*** Supplied information ***

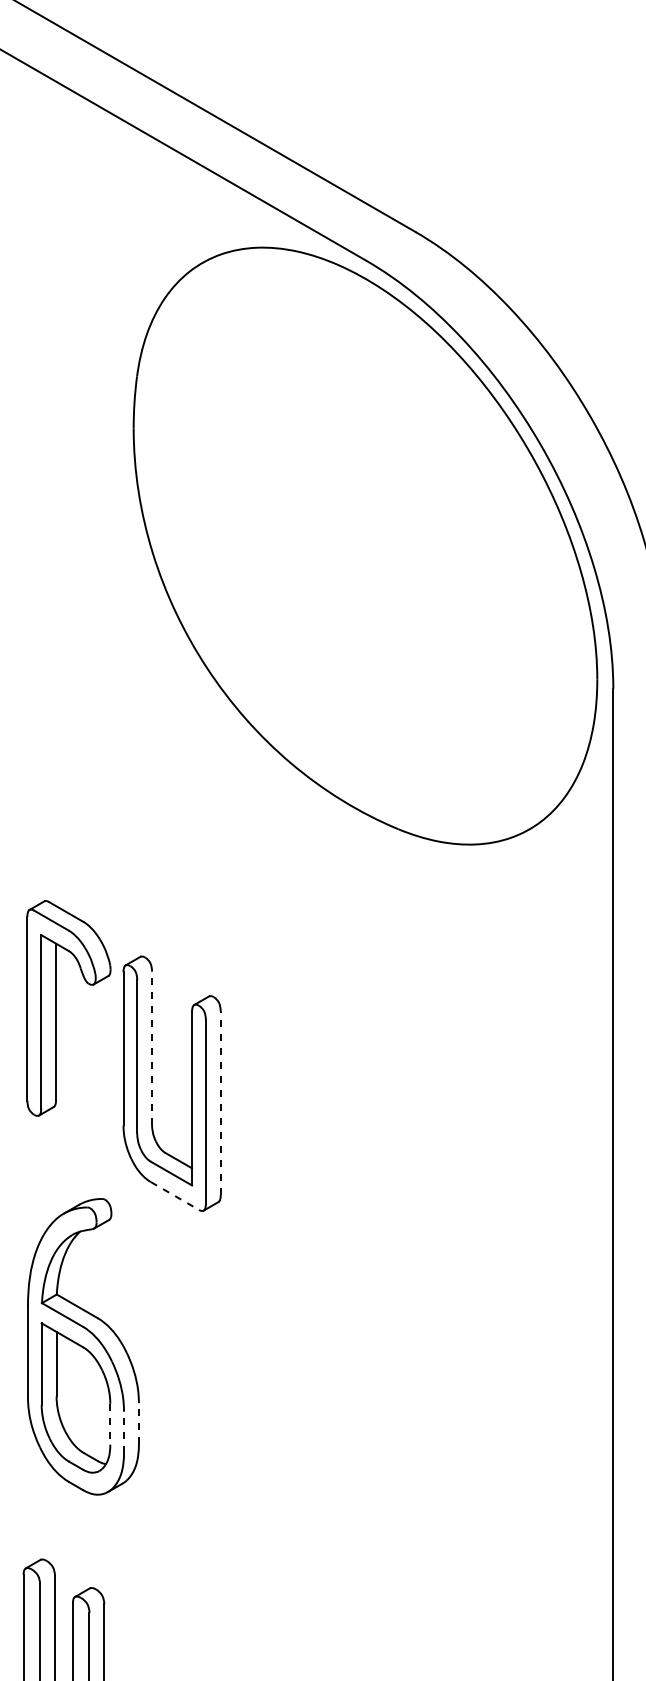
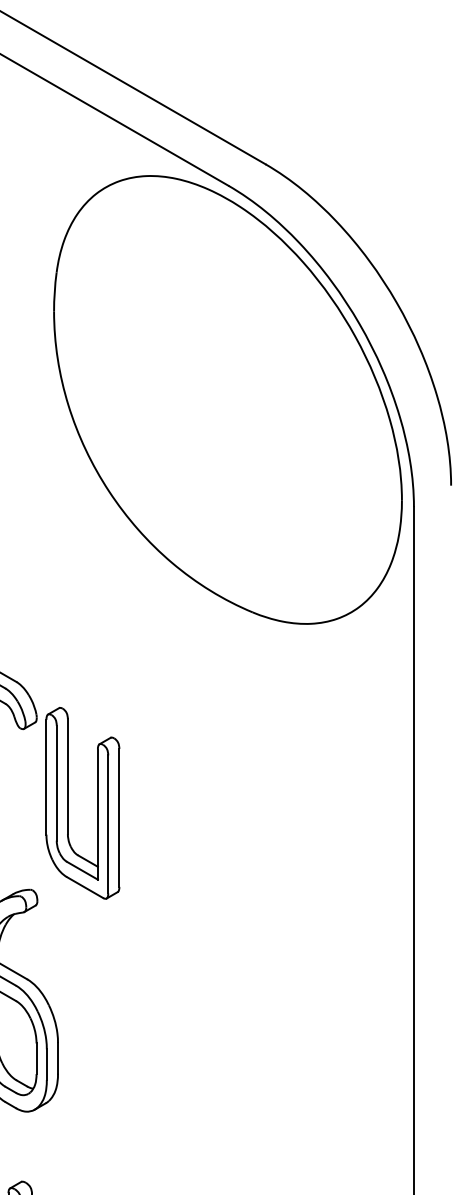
line: (152, 1048) -> (68, 776), dashed -> solid
line: (220, 1103) -> (119, 818), dashed -> solid
line: (174, 1196) -> (84, 887), dashed -> solid
line: (138, 1423) -> (57, 1058), dashed -> solid
line: (110, 1424) -> (36, 1059), dashed -> solid
line: (124, 1431) -> (47, 1064), dashed -> solid

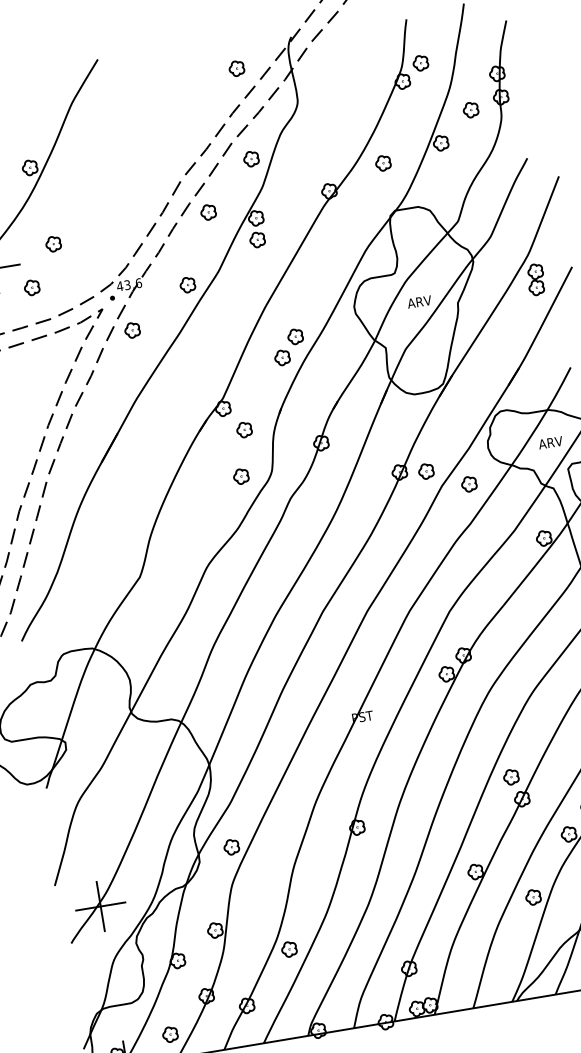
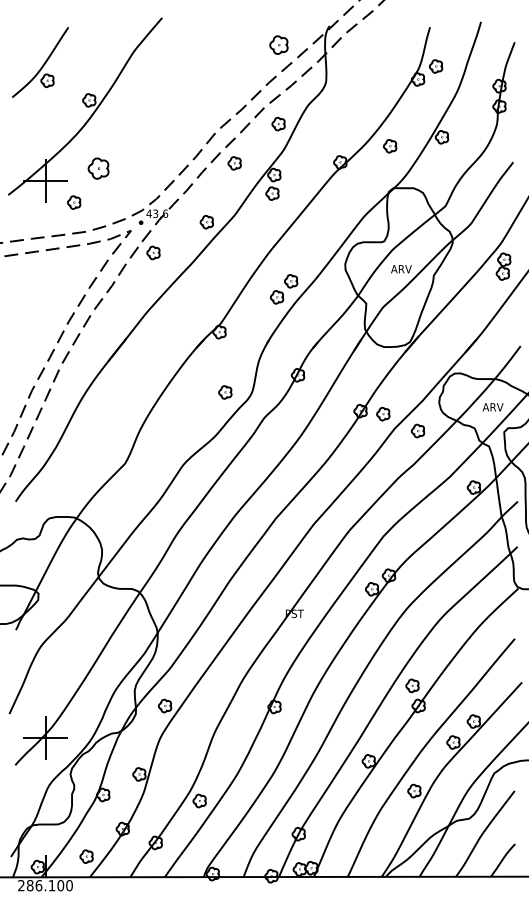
part: (236, 69) -> (278, 45), size x1.4
part: (471, 110) -> (472, 113), removed
part: (53, 244) -> (98, 168), size x1.6
part: (244, 430) -> (234, 353), removed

*** End of Supplied information ***

### Task description
Exactly as written, restate the lines from the one that contains "line: (124, 1431)" through the final line of the data, both ends included, but leave out the pictures.

### Exercise result
line: (124, 1431) -> (47, 1064), dashed -> solid

part: (236, 69) -> (278, 45), size x1.4
part: (471, 110) -> (472, 113), removed
part: (53, 244) -> (98, 168), size x1.6
part: (244, 430) -> (234, 353), removed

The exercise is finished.